It is kind of bugging me at this point and I may seek a therapist for it. I have been avoiding social settings since I was a child cus.. it felt useless idk but my fam going out was nothing in particular and I always felt out of character going out felt like I can’t be myself unless I am on media..
I really be comfortable on media that I share whatever comes to mind and could talk to anyone!! so as now when I am with someone irl, my mind goes blank. for real like if they showed me something or told me anything. it would take me a lot to process it and I may not understand….

Sometimes tho I feel I have a rush and I become the social butterfly until it fades out.

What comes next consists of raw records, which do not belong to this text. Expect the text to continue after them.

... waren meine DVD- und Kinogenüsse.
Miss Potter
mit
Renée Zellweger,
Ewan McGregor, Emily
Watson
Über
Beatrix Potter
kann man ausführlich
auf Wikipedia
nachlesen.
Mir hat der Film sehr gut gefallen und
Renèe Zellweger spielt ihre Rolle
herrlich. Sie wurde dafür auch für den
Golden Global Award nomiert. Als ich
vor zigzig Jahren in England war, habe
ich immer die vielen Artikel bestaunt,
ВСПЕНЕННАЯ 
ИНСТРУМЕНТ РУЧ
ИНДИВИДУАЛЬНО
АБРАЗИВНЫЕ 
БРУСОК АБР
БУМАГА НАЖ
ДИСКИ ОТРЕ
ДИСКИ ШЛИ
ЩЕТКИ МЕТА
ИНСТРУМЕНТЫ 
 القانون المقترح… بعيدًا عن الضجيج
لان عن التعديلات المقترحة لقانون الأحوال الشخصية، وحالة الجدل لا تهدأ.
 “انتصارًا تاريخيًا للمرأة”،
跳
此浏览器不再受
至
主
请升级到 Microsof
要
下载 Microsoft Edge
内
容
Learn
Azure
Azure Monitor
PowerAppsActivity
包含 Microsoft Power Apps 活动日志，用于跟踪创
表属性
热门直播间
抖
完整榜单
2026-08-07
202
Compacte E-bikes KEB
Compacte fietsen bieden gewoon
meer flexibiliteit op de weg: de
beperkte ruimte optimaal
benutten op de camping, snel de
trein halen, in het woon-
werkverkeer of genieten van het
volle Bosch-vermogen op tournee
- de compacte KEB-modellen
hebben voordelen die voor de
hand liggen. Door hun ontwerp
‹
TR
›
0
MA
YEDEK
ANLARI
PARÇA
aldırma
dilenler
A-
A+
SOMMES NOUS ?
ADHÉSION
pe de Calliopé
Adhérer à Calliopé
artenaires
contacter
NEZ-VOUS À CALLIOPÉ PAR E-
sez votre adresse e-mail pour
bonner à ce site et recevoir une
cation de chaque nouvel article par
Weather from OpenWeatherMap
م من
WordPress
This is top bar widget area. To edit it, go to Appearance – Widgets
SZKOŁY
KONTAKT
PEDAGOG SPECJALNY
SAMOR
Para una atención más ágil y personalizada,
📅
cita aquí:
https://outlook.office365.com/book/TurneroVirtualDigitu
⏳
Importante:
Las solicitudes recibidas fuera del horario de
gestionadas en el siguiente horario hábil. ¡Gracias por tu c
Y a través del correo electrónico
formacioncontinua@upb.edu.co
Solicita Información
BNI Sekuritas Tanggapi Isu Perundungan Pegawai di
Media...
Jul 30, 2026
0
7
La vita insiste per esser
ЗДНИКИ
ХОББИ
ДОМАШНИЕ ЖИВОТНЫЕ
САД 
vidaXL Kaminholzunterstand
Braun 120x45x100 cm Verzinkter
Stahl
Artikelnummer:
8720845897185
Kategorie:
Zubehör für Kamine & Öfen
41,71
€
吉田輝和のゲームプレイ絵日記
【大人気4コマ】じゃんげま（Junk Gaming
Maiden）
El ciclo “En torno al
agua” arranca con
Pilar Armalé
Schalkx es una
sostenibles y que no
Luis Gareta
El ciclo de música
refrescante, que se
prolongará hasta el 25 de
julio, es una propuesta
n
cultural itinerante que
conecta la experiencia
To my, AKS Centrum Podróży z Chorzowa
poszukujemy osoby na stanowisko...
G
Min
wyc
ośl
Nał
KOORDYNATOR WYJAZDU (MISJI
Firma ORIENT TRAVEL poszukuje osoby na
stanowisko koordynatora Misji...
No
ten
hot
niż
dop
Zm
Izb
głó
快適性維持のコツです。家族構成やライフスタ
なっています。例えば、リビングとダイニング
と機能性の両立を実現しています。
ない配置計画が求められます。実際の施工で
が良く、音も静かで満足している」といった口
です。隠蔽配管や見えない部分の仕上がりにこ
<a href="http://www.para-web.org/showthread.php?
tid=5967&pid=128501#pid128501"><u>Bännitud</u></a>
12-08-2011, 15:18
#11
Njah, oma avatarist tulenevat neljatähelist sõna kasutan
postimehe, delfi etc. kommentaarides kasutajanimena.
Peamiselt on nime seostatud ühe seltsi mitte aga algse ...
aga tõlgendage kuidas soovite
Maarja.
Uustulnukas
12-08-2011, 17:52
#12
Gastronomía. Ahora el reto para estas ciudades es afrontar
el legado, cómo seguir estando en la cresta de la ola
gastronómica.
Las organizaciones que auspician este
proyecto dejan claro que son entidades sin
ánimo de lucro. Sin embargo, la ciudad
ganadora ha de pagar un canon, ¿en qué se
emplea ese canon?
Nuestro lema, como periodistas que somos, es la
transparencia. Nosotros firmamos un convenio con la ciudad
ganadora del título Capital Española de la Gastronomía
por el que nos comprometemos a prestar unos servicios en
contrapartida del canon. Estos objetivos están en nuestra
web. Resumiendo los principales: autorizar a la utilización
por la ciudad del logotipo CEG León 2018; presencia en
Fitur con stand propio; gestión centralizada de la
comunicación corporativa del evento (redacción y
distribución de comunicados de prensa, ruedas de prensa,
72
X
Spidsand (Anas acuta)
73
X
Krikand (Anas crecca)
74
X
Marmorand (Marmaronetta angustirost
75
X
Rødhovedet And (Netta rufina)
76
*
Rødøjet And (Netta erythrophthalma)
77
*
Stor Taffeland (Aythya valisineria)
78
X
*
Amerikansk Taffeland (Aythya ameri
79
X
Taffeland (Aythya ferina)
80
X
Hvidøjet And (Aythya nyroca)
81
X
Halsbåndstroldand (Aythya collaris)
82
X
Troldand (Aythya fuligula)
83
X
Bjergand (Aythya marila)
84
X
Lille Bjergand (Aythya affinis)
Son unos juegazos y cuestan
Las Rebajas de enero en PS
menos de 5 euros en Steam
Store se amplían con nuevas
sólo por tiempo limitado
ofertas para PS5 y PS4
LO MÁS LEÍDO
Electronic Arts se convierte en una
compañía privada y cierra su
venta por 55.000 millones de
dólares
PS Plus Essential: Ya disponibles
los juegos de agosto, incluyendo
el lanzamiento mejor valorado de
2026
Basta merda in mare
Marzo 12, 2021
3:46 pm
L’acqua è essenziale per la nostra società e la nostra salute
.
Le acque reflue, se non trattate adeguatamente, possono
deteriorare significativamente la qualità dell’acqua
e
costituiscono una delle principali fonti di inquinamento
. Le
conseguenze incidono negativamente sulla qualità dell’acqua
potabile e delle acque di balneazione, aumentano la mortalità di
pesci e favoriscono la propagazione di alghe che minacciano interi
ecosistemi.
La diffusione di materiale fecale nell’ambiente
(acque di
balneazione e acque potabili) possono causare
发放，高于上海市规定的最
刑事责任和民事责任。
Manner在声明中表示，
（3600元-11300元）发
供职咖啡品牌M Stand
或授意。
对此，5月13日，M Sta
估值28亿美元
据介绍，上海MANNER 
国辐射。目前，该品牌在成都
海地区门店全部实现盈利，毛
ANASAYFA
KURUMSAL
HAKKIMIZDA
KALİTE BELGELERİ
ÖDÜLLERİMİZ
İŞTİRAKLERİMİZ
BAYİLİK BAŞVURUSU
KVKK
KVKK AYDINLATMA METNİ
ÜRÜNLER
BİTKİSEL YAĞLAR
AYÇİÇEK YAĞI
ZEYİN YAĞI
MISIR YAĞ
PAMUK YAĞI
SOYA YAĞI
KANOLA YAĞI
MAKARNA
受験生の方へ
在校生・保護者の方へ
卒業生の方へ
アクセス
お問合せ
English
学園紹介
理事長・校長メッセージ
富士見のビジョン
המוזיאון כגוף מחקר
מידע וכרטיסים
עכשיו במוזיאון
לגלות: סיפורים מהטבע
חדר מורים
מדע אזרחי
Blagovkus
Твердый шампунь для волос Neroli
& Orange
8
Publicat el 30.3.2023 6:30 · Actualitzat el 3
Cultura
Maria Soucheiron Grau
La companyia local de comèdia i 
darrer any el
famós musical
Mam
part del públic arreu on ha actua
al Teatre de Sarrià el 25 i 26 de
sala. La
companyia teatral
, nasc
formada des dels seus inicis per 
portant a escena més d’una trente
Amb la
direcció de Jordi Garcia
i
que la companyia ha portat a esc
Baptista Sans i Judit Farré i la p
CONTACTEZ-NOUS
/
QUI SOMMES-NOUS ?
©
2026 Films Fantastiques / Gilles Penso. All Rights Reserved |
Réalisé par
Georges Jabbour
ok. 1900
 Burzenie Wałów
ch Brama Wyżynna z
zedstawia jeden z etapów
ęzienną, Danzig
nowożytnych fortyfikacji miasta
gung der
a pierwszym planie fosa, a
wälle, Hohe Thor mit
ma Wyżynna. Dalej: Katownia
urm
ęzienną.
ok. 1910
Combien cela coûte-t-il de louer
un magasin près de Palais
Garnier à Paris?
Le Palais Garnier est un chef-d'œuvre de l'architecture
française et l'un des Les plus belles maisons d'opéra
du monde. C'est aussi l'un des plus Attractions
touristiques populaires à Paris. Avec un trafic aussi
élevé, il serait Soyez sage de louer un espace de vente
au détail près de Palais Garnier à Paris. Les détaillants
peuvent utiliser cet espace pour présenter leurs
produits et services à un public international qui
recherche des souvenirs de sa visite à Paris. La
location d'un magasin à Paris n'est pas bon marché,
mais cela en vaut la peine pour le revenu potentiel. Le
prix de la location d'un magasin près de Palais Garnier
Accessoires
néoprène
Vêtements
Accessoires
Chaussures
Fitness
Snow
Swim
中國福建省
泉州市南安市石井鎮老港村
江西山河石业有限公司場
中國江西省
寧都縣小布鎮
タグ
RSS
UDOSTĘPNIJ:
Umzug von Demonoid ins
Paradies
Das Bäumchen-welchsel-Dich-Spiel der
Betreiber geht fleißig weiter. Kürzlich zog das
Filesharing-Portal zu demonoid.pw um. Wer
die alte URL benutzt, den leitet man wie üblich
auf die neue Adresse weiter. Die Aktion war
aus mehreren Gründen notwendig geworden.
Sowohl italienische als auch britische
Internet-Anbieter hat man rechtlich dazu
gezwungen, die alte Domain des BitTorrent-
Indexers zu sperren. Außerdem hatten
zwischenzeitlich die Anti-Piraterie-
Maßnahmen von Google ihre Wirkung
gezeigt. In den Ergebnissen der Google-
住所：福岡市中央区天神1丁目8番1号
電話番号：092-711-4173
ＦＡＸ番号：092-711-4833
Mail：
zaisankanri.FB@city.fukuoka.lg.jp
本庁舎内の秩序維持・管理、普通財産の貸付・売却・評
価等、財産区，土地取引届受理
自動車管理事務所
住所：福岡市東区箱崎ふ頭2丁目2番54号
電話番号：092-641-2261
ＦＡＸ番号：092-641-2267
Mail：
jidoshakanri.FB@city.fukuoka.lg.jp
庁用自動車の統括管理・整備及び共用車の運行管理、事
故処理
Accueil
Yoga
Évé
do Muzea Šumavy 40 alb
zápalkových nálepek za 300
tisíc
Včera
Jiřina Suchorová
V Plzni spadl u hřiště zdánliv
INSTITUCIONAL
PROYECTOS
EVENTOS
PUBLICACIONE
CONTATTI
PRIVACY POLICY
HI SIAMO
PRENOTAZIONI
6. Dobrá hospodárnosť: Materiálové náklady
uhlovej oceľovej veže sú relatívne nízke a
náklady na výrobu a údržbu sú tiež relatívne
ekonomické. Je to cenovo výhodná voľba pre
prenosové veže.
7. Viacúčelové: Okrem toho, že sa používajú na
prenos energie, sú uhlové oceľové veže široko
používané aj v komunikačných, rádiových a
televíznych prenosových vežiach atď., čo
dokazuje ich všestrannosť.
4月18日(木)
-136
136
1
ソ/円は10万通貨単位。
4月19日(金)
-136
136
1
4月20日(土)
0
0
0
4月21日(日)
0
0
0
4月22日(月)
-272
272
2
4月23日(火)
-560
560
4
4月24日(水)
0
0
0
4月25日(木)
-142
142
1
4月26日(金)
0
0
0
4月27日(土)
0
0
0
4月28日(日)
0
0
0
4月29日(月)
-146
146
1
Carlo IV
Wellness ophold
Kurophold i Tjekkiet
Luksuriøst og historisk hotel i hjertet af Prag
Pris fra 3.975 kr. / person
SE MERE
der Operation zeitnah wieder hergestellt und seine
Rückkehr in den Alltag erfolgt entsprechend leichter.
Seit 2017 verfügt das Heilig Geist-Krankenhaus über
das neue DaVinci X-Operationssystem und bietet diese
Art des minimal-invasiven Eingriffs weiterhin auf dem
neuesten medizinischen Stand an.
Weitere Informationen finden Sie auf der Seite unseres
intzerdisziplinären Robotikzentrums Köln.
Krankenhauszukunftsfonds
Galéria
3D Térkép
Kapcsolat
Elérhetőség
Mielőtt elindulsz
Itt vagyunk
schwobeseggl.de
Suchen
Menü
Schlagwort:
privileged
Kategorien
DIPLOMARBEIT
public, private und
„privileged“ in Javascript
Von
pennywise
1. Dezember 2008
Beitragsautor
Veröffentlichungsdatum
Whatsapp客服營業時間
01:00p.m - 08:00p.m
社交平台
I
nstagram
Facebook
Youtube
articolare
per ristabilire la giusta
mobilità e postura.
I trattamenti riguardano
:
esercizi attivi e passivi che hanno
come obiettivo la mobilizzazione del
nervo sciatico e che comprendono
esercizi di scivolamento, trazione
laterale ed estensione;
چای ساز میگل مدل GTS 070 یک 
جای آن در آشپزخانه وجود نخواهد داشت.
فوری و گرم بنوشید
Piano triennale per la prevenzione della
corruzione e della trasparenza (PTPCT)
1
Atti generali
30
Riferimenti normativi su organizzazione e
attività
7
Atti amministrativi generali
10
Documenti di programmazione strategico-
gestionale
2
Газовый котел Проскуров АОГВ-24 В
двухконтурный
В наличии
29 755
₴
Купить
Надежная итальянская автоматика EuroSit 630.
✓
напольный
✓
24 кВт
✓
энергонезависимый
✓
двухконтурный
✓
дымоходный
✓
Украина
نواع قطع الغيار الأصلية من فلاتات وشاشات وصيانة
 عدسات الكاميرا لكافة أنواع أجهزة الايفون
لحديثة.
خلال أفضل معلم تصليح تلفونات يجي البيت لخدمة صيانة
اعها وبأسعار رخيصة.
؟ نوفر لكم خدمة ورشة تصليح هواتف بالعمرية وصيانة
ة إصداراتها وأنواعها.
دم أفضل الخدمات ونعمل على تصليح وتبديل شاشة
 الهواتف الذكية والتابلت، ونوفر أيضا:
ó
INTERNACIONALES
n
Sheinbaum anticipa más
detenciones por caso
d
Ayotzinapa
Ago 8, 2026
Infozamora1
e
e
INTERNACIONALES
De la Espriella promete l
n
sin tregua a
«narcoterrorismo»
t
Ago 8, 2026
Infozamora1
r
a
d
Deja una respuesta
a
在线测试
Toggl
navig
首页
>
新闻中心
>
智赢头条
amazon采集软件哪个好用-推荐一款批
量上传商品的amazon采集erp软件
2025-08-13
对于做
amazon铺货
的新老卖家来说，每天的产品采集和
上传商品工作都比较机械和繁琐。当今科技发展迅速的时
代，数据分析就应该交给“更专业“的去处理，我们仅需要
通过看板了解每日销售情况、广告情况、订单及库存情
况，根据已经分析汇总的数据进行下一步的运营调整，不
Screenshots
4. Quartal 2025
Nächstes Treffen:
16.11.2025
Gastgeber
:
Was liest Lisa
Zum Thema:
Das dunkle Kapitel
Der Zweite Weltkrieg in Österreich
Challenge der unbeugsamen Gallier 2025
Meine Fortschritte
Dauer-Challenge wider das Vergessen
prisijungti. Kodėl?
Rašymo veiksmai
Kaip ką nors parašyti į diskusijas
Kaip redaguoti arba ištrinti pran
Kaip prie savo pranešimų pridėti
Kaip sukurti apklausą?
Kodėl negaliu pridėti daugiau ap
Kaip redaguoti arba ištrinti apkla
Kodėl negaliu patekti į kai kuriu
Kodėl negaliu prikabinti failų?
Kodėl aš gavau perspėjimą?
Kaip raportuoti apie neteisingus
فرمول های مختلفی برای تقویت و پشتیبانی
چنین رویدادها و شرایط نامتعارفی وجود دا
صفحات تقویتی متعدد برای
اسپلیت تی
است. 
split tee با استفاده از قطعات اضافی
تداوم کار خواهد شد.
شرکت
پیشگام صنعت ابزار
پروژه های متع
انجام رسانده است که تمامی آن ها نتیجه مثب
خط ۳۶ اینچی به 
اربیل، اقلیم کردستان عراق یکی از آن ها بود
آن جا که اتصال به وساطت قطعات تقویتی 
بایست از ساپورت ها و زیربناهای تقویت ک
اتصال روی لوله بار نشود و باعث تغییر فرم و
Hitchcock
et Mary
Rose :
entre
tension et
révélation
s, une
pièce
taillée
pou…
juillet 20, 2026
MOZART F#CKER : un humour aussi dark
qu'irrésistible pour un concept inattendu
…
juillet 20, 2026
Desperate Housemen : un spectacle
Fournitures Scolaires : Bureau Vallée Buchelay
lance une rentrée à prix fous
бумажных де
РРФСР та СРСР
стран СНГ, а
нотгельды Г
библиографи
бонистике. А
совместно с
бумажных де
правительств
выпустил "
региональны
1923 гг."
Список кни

in contract being with myself actually is easier. I could do anything alone and answer messages faster and process them a lot faster but when someone’s presence is there I just shut off. It is like I get to think with their mind. So when I am in a room I match the minds of the room I can’t have my own.

idk why is this. I used not to get bothered by it cus it felt like it is me why should I care much. until I found someone whom I could talk my mind to and gosh that feels amazing. wish I could talk to other people the same way without having a preasure in my mind.

Sometimes I do have sth to say but I think it hundred times like would they get what I say would I say it clearly what would they react to.. it is ridiculous and when I get to be with myself I gotta cry it out cus I feel stepped on cus I didn’t express myself!

So idk why I typed this I just feel bad today after coming home. should I seek a therapist? I think learning the roots of my thinking and having exercises could help me but I am hesitated.